Acordo Coletivo Especial (ACE): um projeto contra os direitos dos trabalhadores

Em setembro de 2011, o Sindicato dos Metalúrgicos do ABC paulista entregou ao governo federal um projeto chamado Acordo Coletivo Especial (ACE), elaborado a partir de seminários realizados com especialistas e as entidades patronais, a Federação das Indústrias de São Paulo (FIESP) e a Confederação Nacional da Indústria (CNI).

Segundo seus autores, o projeto visa “modernizar as relações de trabalho” no Brasil, portanto diz respeito ao conjunto da classe trabalhadora brasileira, um “divisor de águas no mundo do trabalho”, como dizem os próprios proponentes.

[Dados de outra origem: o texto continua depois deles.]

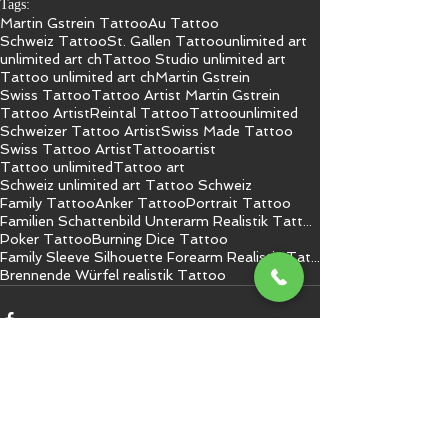
Tags:
Martin Gstrein Tattoo
Au Tattoo
Schweiz Tattoo
St. Gallen Tattoo
unlimited art
unlimited art ch
Tattoo Studio unlimited art
Tattoo unlimited art ch
Martin Gstrein
Swiss Tattoo
Tattoo Artist Martin Gstrein
Tattoo Artist
Reintal Tattoo
Tattoo
unlimited
Schweizer Tattoo Artist
Swiss Made Tattoo
Swiss Tattoo Artist
Tattooartist
Tattoo unlimited
Tattoo art
Schweiz unlimited art Tattoo Schweiz
Family Tattoo
Anker Tattoo
Portrait Tattoo
Familien Schattenbild Unterarm Realistik Tattoo
Poker Tattoo
Burning Dice Tattoo
Family Sleeve Silhouette Forearm Realistic Tattoo
Brennende Würfel realistik Tattoo
Kommentare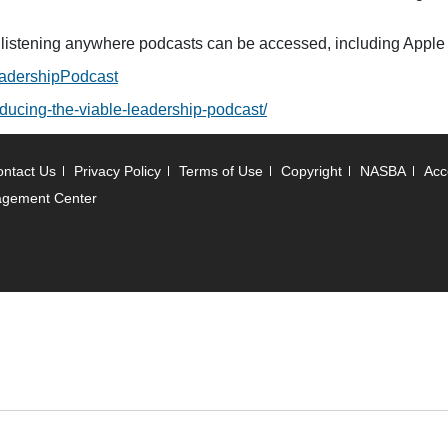
r listening anywhere podcasts can be accessed, including Apple
adershipPodcast
roducing-the-viable-leadership-podcast/
ntact Us
Privacy Policy
Terms of Use
Copyright
NASBA
Acce
agement Center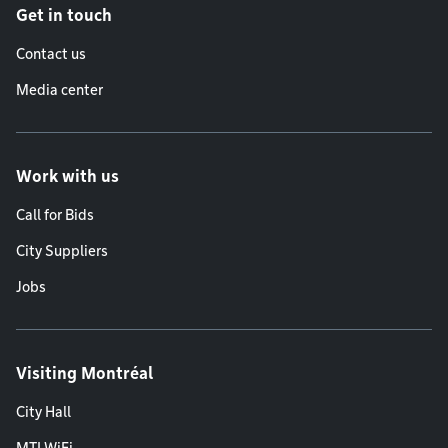
Get in touch
Contact us
Media center
Work with us
Call for Bids
City Suppliers
Jobs
Visiting Montréal
City Hall
MTLWiFi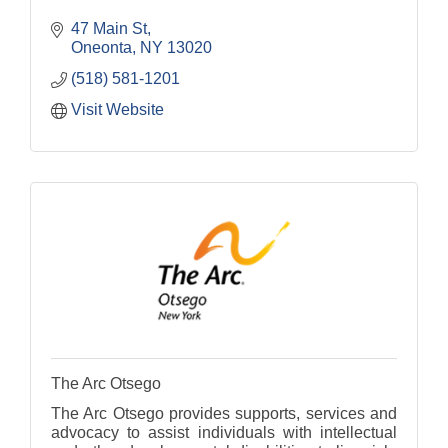
47 Main St
Oneonta
NY
13020
(518) 581-1201
Visit Website
The Arc Otsego
The Arc Otsego provides supports, services and
advocacy to assist individuals with intellectual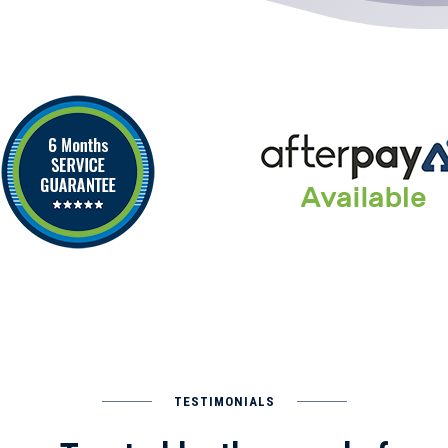
TESTIMONIALS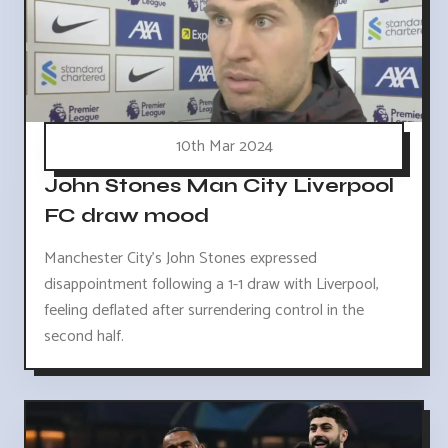
10th Mar 2024
John Stones Man City Liverpool
FC draw mood
Manchester City's John Stones expressed
disappointment following a 1-1 draw with Liverpool,
feeling deflated after surrendering control in the
second half.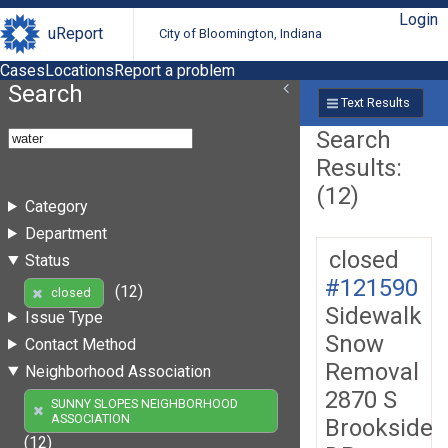
Login
uReport
City of Bloomington, Indiana
Cases
Locations
Report a problem
Search
Text Results
Search
Results:
(12)
Category
Department
closed
Status
#121590
(12)
closed
Sidewalk
Issue Type
Snow
Contact Method
Removal
Neighborhood Association
2870 S
SUNNY SLOPES NEIGHBORHOOD
ASSOCIATION
Brookside
(12)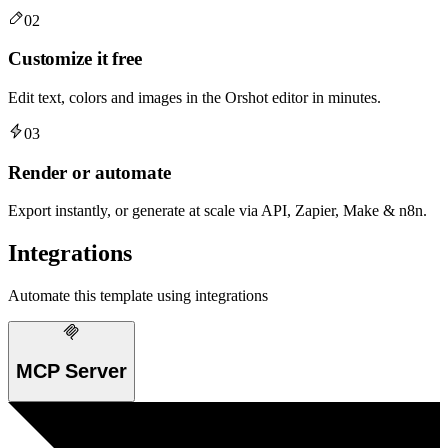
02
Customize it free
Edit text, colors and images in the Orshot editor in minutes.
03
Render or automate
Export instantly, or generate at scale via API, Zapier, Make & n8n.
Integrations
Automate this template using integrations
MCP Server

O projeto, que não foi submetido à discussão na Central Única dos Trabalhadores durante sua elaboração, está em estudo no governo federal, para posterior tramitação no Congresso Nacional (1).

No 11º Congresso Nacional da CUT (julho de 2012), os delegados identificados com o texto de contribuição ao debate “CUT independente e de luta”, apresentaram uma resolução que propunha: 

Suspender a tramitação do PL do Acordo Coletivo Especial

Uma questão que praticamente não foi discutida nos Congressos Estaduais da CUT foi a proposta, de iniciativa da direção do Sindicato dos Metalúrgicos do ABC, de um Projeto de Lei que criaria o Acordo Coletivo com Propósito Específico, também chamado de Acordo Coletivo Especial (ACE).

A proposta é que em determinadas empresas, onde existir comissão de fábrica e um nível de sindicalização maior que 50%, aquilo que for negociado entre as partes pode prevalecer sobre a lei. É o que estabelece o artigo 16 do Anteprojeto publicado pelos proponentes.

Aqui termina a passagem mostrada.